» **TASK OBJECTIVE**: Rewrite the records between the lines holding "By how many" and "Answer: approximately 0°", inclusive, swapping "closet door" for "wardrobe door" and keeping everything else the same. Leave the pictures out of your answer.

» **INPUT FOR THIS TASK**:
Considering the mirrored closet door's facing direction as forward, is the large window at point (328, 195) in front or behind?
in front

* * *

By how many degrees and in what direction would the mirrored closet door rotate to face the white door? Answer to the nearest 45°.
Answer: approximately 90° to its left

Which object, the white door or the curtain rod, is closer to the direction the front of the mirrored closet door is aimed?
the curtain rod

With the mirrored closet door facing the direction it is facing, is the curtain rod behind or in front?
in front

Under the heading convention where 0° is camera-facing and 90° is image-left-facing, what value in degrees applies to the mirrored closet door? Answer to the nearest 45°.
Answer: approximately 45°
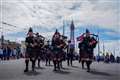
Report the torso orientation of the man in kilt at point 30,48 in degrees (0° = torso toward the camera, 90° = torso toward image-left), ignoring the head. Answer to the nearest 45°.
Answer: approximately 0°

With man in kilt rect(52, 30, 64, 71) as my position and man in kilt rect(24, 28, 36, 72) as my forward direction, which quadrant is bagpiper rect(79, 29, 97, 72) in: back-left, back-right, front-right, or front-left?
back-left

» **COMPLETED TASK**:
By how many degrees and in what direction would the mirrored wardrobe door rotate to face the white door? Answer to the nearest 45°.
Answer: approximately 90° to its left

Which object, the white door or the curtain rod, is closer to the direction the front of the mirrored wardrobe door is aimed?
the curtain rod

With the mirrored wardrobe door facing the direction it is facing, is the curtain rod behind or in front?
in front

Under the heading convention where 0° is camera-facing and 90° is image-left-facing, what value in degrees applies to the mirrored wardrobe door? Answer to the nearest 45°.
Answer: approximately 45°
Report the torso orientation of the man in kilt at point 30,48 in degrees (0° = torso toward the camera, 90° = torso toward image-left), ignoring the head. Answer to the nearest 45°.
Answer: approximately 0°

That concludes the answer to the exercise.